While I agree the moderation is better than Digg and Reddit, etc I think Slashdot can be a pretty harsh/negative environment because the culture accepts (and even likes to see) gladiatorial intellectual commenting. Things like, "Actually, if you had ever even seen the abc variation of blah blah expression you would know that it isn't nearly the same, there is a full .00002 measurable difference" etc.
I'd like to see HN get past this sort of bullying and trend more towards helpful/intelligent.
Maybe only let the person who's being replied moderate a comment.
And up-arrow means "This is insightful and I'm glad you took the time to talk to me, you've made me a better person and I would like to continue having this conversation with you" while down-arrow could mean "I wish to stop talking right now, you're boring and I wouldn't have a beer with you".
I mean, when everyone has the chance to judge what everybody says, you're favoring group-thinking.
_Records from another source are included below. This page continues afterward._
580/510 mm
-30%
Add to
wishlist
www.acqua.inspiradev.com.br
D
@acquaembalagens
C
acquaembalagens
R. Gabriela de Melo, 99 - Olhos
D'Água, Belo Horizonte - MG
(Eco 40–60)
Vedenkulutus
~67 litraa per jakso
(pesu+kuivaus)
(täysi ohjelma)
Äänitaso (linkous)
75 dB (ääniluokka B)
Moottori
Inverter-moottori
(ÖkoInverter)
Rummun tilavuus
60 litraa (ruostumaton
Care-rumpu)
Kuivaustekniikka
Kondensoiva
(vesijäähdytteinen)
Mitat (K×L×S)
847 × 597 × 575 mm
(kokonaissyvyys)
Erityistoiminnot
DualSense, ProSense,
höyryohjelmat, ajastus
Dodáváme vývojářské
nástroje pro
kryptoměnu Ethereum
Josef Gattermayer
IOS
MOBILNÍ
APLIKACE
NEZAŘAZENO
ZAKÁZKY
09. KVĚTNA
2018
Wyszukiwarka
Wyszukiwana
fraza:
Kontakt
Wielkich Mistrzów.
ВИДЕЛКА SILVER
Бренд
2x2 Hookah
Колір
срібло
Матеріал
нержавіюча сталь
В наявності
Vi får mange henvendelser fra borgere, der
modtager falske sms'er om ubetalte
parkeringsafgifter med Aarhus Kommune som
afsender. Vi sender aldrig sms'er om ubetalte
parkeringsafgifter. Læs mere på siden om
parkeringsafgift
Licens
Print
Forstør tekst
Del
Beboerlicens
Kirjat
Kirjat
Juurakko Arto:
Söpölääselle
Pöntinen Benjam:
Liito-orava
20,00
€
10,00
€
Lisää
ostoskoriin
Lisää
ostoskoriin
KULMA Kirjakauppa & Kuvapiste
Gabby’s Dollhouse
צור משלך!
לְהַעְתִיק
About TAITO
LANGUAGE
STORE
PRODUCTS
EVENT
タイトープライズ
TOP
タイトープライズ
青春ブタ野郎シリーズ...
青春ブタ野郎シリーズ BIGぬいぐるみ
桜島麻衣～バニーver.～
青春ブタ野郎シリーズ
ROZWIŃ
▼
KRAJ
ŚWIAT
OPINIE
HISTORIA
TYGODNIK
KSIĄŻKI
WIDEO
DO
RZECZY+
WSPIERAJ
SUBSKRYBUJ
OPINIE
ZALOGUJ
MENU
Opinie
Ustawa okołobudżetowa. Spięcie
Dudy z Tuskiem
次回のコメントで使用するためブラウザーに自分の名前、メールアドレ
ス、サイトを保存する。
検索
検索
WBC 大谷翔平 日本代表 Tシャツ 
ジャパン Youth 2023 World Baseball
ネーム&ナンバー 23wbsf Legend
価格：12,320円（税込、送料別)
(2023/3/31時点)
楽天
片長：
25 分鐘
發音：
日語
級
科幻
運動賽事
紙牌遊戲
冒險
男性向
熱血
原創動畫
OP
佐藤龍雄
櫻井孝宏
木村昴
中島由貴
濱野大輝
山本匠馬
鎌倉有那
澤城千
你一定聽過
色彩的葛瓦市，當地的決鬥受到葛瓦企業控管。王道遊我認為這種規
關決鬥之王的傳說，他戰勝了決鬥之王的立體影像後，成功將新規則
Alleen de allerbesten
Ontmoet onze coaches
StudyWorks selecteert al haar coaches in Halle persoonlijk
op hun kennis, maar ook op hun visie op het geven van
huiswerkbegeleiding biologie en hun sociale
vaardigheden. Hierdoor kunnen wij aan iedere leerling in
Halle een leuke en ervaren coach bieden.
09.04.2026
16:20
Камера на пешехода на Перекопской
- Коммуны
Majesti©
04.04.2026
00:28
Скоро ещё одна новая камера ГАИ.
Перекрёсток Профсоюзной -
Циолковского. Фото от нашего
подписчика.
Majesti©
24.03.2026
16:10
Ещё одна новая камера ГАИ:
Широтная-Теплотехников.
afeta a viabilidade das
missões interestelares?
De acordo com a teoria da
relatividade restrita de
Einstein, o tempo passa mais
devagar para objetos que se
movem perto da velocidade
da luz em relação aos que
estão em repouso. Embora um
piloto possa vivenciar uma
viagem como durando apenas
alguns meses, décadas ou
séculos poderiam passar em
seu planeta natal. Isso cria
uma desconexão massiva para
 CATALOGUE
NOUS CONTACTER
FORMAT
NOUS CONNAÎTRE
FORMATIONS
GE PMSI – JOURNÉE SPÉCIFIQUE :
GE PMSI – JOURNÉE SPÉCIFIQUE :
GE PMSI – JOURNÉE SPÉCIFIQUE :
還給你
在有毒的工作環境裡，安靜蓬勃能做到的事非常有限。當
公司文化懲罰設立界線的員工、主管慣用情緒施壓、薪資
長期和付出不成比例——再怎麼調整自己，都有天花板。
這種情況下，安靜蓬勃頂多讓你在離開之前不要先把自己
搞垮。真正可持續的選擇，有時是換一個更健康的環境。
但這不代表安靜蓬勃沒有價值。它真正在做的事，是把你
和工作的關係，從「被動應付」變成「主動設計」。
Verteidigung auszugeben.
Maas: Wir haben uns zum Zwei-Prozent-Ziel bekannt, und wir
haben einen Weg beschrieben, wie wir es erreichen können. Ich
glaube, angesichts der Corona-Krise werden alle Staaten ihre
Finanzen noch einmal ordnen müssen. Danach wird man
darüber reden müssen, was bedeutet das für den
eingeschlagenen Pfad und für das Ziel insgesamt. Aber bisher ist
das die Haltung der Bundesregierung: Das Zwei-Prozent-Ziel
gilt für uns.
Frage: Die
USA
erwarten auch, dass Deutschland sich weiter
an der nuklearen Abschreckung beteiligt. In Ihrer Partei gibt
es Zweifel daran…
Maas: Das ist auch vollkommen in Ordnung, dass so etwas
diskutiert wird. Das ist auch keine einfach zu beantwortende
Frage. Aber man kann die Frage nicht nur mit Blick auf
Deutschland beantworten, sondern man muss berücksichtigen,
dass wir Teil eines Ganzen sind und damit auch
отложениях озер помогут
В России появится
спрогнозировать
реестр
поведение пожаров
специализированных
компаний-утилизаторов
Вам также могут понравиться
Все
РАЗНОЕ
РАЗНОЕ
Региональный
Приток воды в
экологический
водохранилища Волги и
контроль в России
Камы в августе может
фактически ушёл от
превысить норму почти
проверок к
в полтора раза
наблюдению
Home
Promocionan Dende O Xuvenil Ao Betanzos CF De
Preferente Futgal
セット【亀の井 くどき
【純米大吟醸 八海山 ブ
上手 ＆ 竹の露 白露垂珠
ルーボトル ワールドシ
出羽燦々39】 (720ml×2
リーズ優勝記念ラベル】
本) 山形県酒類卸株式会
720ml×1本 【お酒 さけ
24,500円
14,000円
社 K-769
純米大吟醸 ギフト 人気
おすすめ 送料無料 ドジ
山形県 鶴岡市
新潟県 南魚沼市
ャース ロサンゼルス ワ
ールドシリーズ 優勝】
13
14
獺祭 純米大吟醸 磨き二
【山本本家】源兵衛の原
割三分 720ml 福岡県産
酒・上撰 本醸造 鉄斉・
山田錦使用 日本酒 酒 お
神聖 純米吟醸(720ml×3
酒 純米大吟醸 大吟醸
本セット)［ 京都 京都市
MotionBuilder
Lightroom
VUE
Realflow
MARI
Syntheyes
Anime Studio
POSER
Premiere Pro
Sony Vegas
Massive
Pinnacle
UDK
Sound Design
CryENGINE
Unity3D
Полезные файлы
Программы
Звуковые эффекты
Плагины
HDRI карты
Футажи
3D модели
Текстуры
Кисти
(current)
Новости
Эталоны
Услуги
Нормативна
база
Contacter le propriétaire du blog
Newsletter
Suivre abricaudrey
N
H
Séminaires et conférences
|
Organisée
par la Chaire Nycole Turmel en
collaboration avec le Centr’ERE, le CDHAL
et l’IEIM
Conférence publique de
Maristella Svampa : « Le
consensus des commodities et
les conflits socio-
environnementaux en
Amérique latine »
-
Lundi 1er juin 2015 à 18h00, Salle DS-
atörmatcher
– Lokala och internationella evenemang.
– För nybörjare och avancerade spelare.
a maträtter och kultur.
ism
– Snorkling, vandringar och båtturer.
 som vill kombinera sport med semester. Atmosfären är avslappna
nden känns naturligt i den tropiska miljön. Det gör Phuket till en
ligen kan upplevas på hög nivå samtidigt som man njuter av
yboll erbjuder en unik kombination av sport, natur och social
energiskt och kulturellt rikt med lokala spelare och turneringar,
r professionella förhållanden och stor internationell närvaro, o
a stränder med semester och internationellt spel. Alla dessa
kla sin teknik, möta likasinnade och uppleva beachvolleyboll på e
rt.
It's a meritocracy. Which isn't something bad, but if it's not your objective, then drop it. It's a pipe dream to still deny comments are up/down votted based on quality instead of agreement or agenda. It's written on the rules, yet it's simply not followed. I wish people could simply accept that this has been tried, many many times, on a lot of websites, and the reality is that it doesn't work. There are the rules and there is how people actually act.
It's like how project management with Scrum is done. Or rather, what it is up against. Like the person who gave me the course on Scrum said: You can make the client write his requirements with the blood of his first born male, he'll still want to change. It's just how things work. Instead of trying to swim against the tide, fighting its force, we should accept and work with it.
I think designing a system where "helpful" is the ultimate goal might be worthy pursuing. Or maybe Yahoo Answers or Stack Overflow -like systems are the best we can do.